(Supplied records)
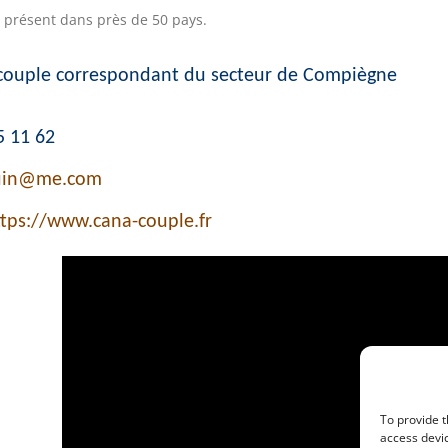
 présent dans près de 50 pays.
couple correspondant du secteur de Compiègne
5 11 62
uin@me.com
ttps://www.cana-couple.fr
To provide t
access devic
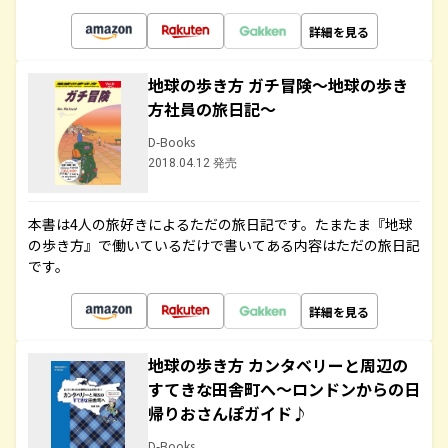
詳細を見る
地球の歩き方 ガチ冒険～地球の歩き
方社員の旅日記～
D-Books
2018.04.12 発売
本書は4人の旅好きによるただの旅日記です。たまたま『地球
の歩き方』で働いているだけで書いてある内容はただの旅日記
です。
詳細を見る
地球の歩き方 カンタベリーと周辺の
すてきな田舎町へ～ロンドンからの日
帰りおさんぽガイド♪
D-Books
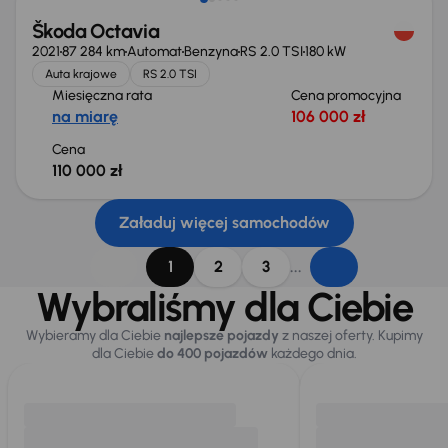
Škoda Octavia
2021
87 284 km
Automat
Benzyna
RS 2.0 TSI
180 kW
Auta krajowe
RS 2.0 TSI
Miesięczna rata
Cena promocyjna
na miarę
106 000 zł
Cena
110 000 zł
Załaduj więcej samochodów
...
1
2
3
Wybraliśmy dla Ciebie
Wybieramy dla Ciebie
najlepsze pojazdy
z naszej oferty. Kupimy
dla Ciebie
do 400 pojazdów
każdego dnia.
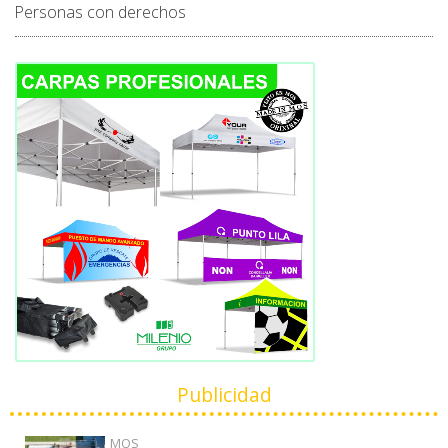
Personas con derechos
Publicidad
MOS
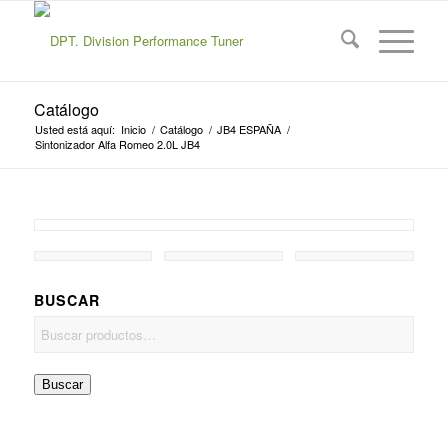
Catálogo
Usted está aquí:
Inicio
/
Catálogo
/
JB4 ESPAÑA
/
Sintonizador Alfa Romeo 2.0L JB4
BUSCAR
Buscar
(End Supplied records)
Required work> When copying the entries, drop the images and keep every line exact.

The completed task>
 présent dans près de 50 pays.
couple correspondant du secteur de Compiègne
5 11 62
uin@me.com
ttps://www.cana-couple.fr
To provide t
access devic
詳細を見る
地球の歩き方 ガチ冒険～地球の歩き
方社員の旅日記～
D-Books
2018.04.12 発売
本書は4人の旅好きによるただの旅日記です。たまたま『地球
の歩き方』で働いているだけで書いてある内容はただの旅日記
です。
詳細を見る
地球の歩き方 カンタベリーと周辺の
すてきな田舎町へ～ロンドンからの日
帰りおさんぽガイド♪
D-Books
Škoda Octavia
2021
87 284 km
Automat
Benzyna
RS 2.0 TSI
180 kW
Auta krajowe
RS 2.0 TSI
Miesięczna rata
Cena promocyjna
na miarę
106 000 zł
Cena
110 000 zł
Załaduj więcej samochodów
...
1
2
3
Wybraliśmy dla Ciebie
Wybieramy dla Ciebie
najlepsze pojazdy
z naszej oferty. Kupimy
dla Ciebie
do 400 pojazdów
każdego dnia.
Personas con derechos
Publicidad
MOS
Catálogo
Usted está aquí:
Inicio
/
Catálogo
/
JB4 ESPAÑA
/
Sintonizador Alfa Romeo 2.0L JB4
BUSCAR
Buscar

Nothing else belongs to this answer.